TASK TO CARRY OUT
Every entry below is to be copied exactly, with nothing left out.

*** Opening RECORDS FOR THE EXERCISE ***

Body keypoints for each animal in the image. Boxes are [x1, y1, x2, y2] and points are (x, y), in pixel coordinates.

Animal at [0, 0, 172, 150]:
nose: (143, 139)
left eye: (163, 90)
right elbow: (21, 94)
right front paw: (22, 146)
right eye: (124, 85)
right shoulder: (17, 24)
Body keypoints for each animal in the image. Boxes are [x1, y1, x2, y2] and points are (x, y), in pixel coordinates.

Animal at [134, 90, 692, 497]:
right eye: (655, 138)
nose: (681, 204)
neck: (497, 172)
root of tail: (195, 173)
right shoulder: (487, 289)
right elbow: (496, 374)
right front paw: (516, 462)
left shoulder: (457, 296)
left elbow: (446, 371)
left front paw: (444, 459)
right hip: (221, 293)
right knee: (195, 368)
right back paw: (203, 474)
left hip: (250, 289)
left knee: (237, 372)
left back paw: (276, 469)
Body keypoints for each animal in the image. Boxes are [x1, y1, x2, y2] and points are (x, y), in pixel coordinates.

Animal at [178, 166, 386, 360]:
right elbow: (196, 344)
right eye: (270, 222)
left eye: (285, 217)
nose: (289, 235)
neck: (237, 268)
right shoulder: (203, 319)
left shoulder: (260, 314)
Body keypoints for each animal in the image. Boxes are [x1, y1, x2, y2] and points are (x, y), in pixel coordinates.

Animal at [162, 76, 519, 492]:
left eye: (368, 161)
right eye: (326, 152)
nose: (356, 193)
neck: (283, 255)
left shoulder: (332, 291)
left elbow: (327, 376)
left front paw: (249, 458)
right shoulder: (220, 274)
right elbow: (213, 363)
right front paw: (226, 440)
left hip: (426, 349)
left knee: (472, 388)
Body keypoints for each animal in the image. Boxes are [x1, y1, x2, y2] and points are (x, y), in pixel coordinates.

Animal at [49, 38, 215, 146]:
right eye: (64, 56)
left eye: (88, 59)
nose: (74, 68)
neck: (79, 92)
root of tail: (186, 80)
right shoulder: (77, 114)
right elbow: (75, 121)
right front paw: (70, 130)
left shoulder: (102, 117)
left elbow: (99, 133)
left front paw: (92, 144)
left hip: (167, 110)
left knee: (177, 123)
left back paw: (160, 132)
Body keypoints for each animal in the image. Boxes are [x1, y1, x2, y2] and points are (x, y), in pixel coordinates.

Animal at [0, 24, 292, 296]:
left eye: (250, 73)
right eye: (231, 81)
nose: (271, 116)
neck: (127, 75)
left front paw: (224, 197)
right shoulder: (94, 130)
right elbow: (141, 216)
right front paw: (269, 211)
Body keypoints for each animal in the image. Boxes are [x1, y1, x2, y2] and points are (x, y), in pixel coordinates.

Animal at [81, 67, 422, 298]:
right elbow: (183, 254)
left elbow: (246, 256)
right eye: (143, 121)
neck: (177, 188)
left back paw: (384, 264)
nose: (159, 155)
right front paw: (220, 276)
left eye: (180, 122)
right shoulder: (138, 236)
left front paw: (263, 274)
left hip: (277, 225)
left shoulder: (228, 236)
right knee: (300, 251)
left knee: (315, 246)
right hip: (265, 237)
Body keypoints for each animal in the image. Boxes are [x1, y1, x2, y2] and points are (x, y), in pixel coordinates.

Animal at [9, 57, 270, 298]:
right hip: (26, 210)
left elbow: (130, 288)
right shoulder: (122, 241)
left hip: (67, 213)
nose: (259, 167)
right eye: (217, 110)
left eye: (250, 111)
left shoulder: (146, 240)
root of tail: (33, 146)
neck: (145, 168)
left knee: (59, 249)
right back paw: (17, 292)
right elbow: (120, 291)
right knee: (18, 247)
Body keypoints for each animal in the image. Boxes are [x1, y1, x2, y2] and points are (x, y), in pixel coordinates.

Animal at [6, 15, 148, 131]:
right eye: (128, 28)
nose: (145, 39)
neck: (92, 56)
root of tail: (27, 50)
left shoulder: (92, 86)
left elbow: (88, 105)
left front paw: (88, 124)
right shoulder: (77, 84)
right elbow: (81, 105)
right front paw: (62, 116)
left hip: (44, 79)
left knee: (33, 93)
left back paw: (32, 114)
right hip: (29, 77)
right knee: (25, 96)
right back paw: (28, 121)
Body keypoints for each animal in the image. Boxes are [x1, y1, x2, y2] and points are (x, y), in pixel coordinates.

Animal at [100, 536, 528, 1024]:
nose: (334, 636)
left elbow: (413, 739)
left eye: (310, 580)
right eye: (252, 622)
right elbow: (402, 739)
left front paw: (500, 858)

*** Closing RECORDS FOR THE EXERCISE ***

ANSWER SPACE
Body keypoints for each animal in the image. Boxes are [x1, y1, x2, y2] and points are (x, y), in pixel coordinates.

Animal at [0, 0, 172, 150]:
nose: (143, 139)
left eye: (163, 90)
right elbow: (21, 94)
right front paw: (22, 146)
right eye: (124, 85)
right shoulder: (17, 24)
Body keypoints for each animal in the image. Boxes are [x1, y1, x2, y2] and points are (x, y), in pixel coordinates.

Animal at [134, 90, 692, 497]:
right eye: (655, 138)
nose: (681, 204)
neck: (497, 172)
root of tail: (195, 173)
right shoulder: (487, 289)
right elbow: (496, 374)
right front paw: (516, 462)
left shoulder: (457, 296)
left elbow: (446, 371)
left front paw: (444, 459)
right hip: (221, 293)
right knee: (195, 368)
right back paw: (203, 474)
left hip: (250, 289)
left knee: (237, 372)
left back paw: (276, 469)
Body keypoints for each animal in the image. Boxes are [x1, y1, x2, y2] and points are (x, y), in pixel coordinates.

Animal at [178, 166, 386, 360]:
right elbow: (196, 344)
right eye: (270, 222)
left eye: (285, 217)
nose: (289, 235)
neck: (237, 268)
right shoulder: (203, 319)
left shoulder: (260, 314)
Body keypoints for each animal in the image. Boxes are [x1, y1, x2, y2] and points are (x, y), in pixel coordinates.

Animal at [162, 76, 519, 492]:
left eye: (368, 161)
right eye: (326, 152)
nose: (356, 193)
neck: (283, 255)
left shoulder: (332, 291)
left elbow: (327, 376)
left front paw: (249, 458)
right shoulder: (220, 274)
right elbow: (213, 363)
right front paw: (226, 440)
left hip: (426, 349)
left knee: (472, 388)
Body keypoints for each animal in the image. Boxes are [x1, y1, x2, y2] and points are (x, y), in pixel coordinates.

Animal at [49, 38, 215, 146]:
right eye: (64, 56)
left eye: (88, 59)
nose: (74, 68)
neck: (79, 92)
root of tail: (186, 80)
right shoulder: (77, 114)
right elbow: (75, 121)
right front paw: (70, 130)
left shoulder: (102, 117)
left elbow: (99, 133)
left front paw: (92, 144)
left hip: (167, 110)
left knee: (177, 123)
left back paw: (160, 132)
Body keypoints for each animal in the image. Boxes are [x1, y1, x2, y2] and points are (x, y), in pixel coordinates.

Animal at [0, 24, 292, 296]:
left eye: (250, 73)
right eye: (231, 81)
nose: (271, 116)
neck: (127, 75)
left front paw: (224, 197)
right shoulder: (94, 130)
right elbow: (141, 216)
right front paw: (269, 211)
Body keypoints for each animal in the image. Boxes are [x1, y1, x2, y2] and points are (x, y), in pixel coordinates.

Animal at [81, 67, 422, 298]:
right elbow: (183, 254)
left elbow: (246, 256)
right eye: (143, 121)
neck: (177, 188)
left back paw: (384, 264)
nose: (159, 155)
right front paw: (220, 276)
left eye: (180, 122)
right shoulder: (138, 236)
left front paw: (263, 274)
left hip: (277, 225)
left shoulder: (228, 236)
right knee: (300, 251)
left knee: (315, 246)
right hip: (265, 237)
Body keypoints for each animal in the image. Boxes are [x1, y1, x2, y2] and points are (x, y), in pixel coordinates.

Animal at [9, 57, 270, 298]:
right hip: (26, 210)
left elbow: (130, 288)
right shoulder: (122, 241)
left hip: (67, 213)
nose: (259, 167)
right eye: (217, 110)
left eye: (250, 111)
left shoulder: (146, 240)
root of tail: (33, 146)
neck: (145, 168)
left knee: (59, 249)
right back paw: (17, 292)
right elbow: (120, 291)
right knee: (18, 247)
Body keypoints for each animal in the image. Boxes are [x1, y1, x2, y2] and points are (x, y), in pixel coordinates.

Animal at [6, 15, 148, 131]:
right eye: (128, 28)
nose: (145, 39)
neck: (92, 56)
root of tail: (27, 50)
left shoulder: (92, 86)
left elbow: (88, 105)
left front paw: (88, 124)
right shoulder: (77, 84)
right elbow: (81, 105)
right front paw: (62, 116)
left hip: (44, 79)
left knee: (33, 93)
left back paw: (32, 114)
right hip: (29, 77)
right knee: (25, 96)
right back paw: (28, 121)
Body keypoints for each animal in the image. Boxes are [x1, y1, x2, y2] and points are (x, y), in pixel coordinates.

Animal at [100, 536, 528, 1024]:
nose: (334, 636)
left elbow: (413, 739)
left eye: (310, 580)
right eye: (252, 622)
right elbow: (402, 739)
left front paw: (500, 858)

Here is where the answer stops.